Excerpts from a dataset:
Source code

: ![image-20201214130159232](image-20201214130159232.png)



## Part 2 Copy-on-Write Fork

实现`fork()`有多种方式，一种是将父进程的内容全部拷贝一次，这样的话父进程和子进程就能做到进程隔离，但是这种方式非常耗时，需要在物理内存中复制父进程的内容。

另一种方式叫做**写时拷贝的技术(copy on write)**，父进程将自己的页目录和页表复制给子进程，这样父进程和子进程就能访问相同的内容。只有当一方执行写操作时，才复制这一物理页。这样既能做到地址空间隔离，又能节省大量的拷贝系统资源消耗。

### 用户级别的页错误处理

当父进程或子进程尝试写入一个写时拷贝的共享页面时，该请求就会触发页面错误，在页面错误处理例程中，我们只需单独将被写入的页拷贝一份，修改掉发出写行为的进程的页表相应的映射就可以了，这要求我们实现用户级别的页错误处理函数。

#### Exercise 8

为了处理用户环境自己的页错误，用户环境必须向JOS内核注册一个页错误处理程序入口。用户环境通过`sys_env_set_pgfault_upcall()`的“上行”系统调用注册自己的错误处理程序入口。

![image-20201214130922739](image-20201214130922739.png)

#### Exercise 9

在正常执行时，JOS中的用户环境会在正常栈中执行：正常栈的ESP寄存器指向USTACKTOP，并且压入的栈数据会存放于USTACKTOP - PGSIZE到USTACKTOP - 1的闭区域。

* Goal of the exercise *
I need exact copies of the lines from the one holding "#### Exercise 8" through the end of the records above, and nothing beyond them.

* Task output *
#### Exercise 8

为了处理用户环境自己的页错误，用户环境必须向JOS内核注册一个页错误处理程序入口。用户环境通过`sys_env_set_pgfault_upcall()`的“上行”系统调用注册自己的错误处理程序入口。

![image-20201214130922739](image-20201214130922739.png)

#### Exercise 9

在正常执行时，JOS中的用户环境会在正常栈中执行：正常栈的ESP寄存器指向USTACKTOP，并且压入的栈数据会存放于USTACKTOP - PGSIZE到USTACKTOP - 1的闭区域。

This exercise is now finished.